Борис Пастернак
Безлюбье
(глава из повести)
У него был брат. Это он, скрипя по снегу, обошел дом и, скрипя по мерзлым ступенькам, поднялся на крыльцо и стал стучаться, как стучится человек в дом, обметаемый со всех концов бураном, когда вьюга леденит его кулак и, свища и завывая, орет ему в уши, чтобы он стучался чаще и сильней, а то как бы не… а меж тем сама дубасит в ставни, чтобы заглушить его стук и сбить с толку обитателей.
Его услышали. Ему отперли. Дом стоял на пригорке. Дверь вырвало у него из рук вместе с рукавицей. Пока она летала и ее ловили, – седое вьюжное поле хлынуло в прихожую, его дыханье коснулось ламп, и до слуха долетело отдаленное звяканье колокольца. Он тонул в широком поле и, захлебываясь, звал на помощь. Его несло к дому неудержимой тягой вихря, ухватившегося за дверь, увалами санной дороги, пришедшей в дьявольское движение, ползавшей под полозьями и дымившейся на десятки верст кругом столбами душного снега.
Когда дверь поймали и заперли, все поднялись навстречу призраку, стоявшему в пимах, как на задних лапах, в дверях прихожей.
– Подают? – спросил Ковалевский.
– Да. Выехали. Едут. Вам пора собираться. – Он облизнулся и утер нос.
Поднялась суматоха. Стали выносить узлы и корзины, и дети, хандрившие с самых сумерек, с развески изюма, которой занялись, опростав стол, спуста и сдуру, когда выяснилось, что все уже уложено, а говорить как будто не о чем, времени же впереди еще много, дети ударились в рев, оговариваясь друг другом: ревет-де Петя, – а я, – что папа уезжает, и они тыкались в передники обеих матерей. За правдой, за избавлением от сумерек и сушеной коринки, от вьюжного поля и хаоса; от уезжающих пап и от ламп, от корзин и от шуб.
Вместо всего этого их, как по знаку, подняли на руки няньки и матери и в порыве душевного волнения, все вдруг, разом, понесли в коридор и в сенях, обеими половинками дверей перекликавшихся с ямщиками, протянули уезжавшим. Головы обнажились. Все стали, крестясь и умиляясь, прикладываться, кто к кому, торопясь и поторапливая.

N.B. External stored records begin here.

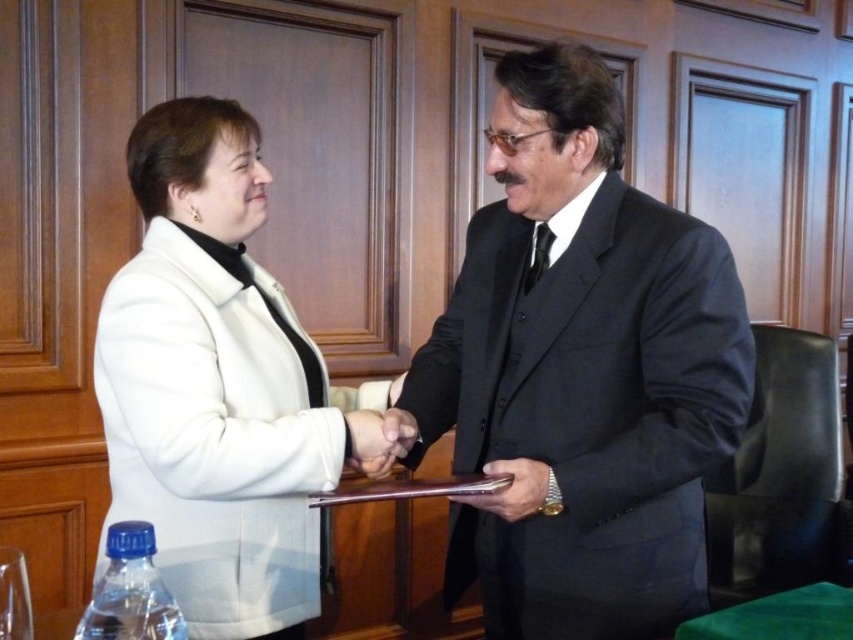
Is point (109, 417) positioned before point (351, 426)?

That is False.

Between white woolen coat at center and smooth skin handshake at center, which one has more height?

white woolen coat at center is taller.

Is point (252, 188) behind point (404, 412)?

Yes, point (252, 188) is behind point (404, 412).

You are a GUI agent. You are given a task and a screenshot of the screen. Output one action in this format:
    pyautogui.click(x=<x>, y=<y>)
    Task: Click on the white woolen coat at center
    
    Given the screenshot: What is the action you would take?
    pyautogui.click(x=218, y=385)

Between white woolen coat at center and leather wallet at center, which one has less height?

leather wallet at center is shorter.

Between white woolen coat at center and leather wallet at center, which one appears on the left side from the viewer's perspective?

white woolen coat at center is more to the left.

Describe the element at coordinates (218, 385) in the screenshot. I see `white woolen coat at center` at that location.

At what (x,y) coordinates should I click in order to perform the action: click on white woolen coat at center. Please return your answer as a coordinate pair (x, y). Looking at the image, I should click on (218, 385).

Is black satin suit at center taller than leather wallet at center?

Indeed, black satin suit at center has a greater height compared to leather wallet at center.

What do you see at coordinates (582, 371) in the screenshot? I see `black satin suit at center` at bounding box center [582, 371].

Who is more forward, (543,60) or (543,500)?

Positioned in front is point (543,500).

Where is `black satin suit at center`? black satin suit at center is located at coordinates (582, 371).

А меж тем с огнем в руках, плескавшим в ночь и не выплескивавшимся на снег, татары – их было трое, а казалось– десятеро, – подскочили к коням, запряженным гусем, и, едва успев сникнуть и озарить постромки и бабки, привскочили и, как угорелые, стали хлопотать и бегать, маша пламенем и поднося его то к стоявшим кругом кибитки сундукам, то к ее задку, то под морды лошадей, узкою и цельной гирляндой взвивавшихся на воздух, как от порыва ветра, то в снег, то под самый их подпузний и под паха.

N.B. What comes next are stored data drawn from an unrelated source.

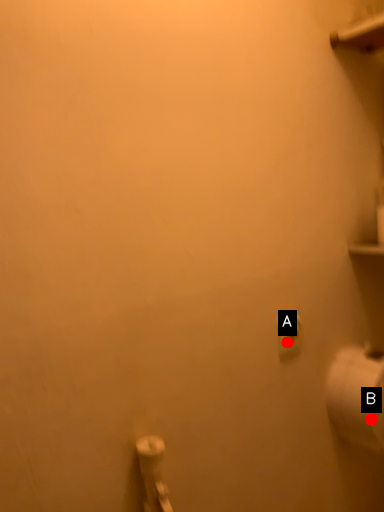
Question: Two points are circled on the image, labeled by A and B beside each circle. Which point is farther from the camera taking this photo?

Choices:
 (A) A is further
 (B) B is further

Answer: (B)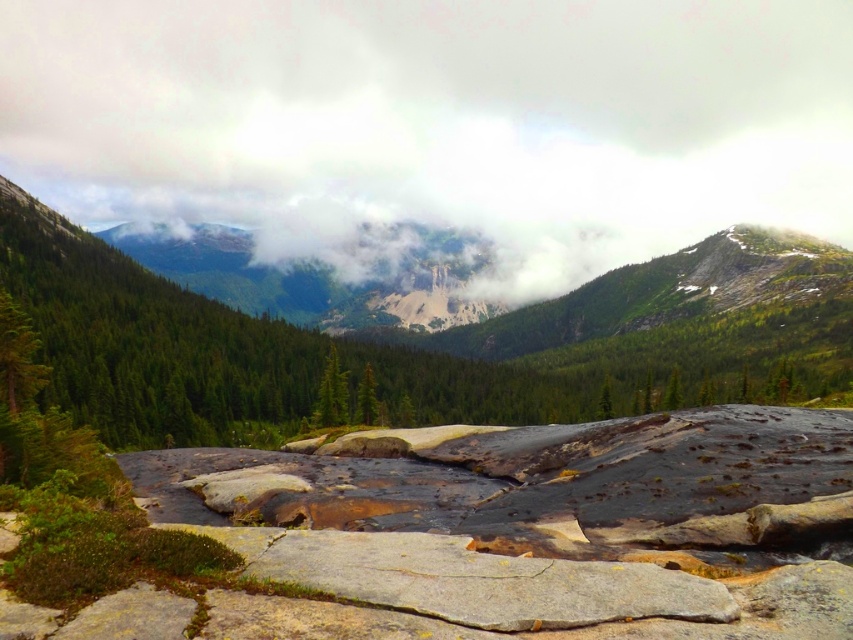
Question: Does white fluffy cloud at upper center lie behind green matte tree at center?

Choices:
 (A) no
 (B) yes

Answer: (B)

Question: Which point is closer to the camera?

Choices:
 (A) (68, 406)
 (B) (488, 132)

Answer: (A)

Question: Which point appears farthest from the camera in this image?

Choices:
 (A) (502, 397)
 (B) (161, 99)

Answer: (B)

Question: Does white fluffy cloud at upper center come in front of green matte tree at center?

Choices:
 (A) yes
 (B) no

Answer: (B)

Question: Which object is closer to the camera taking this photo?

Миг отъезда зависел от них. А кругом – снегом гудели леса, снегом бредило поле, и напористый шум этой ночи, казалось, знает по-татарски, и, громко споря с Миннибаем, взобравшимся на крышу кибитки, хватает его за руки, и советует взять чемоданы не так, как кричит Гимазетдин, и не так, как полагает сшибаемый вихрем и вовсе осипший Галлиула. Миг отъезда зависел от них. Татар так подмывало взяться за кнут, засвистать и отдаться на волю последнего удалого айда. По всем этом не удержать бы уже больше коней. А ямщиков, как пьяниц к рюмке, тянуло уже безудержно и миг от мига горячей в печаль ямского гиканья и воркованья. И оттого в движеньях, с которыми они бросились напяливать азямы поверх дох на господ, была лихорадка и страсть обезумевших алкоголических рук.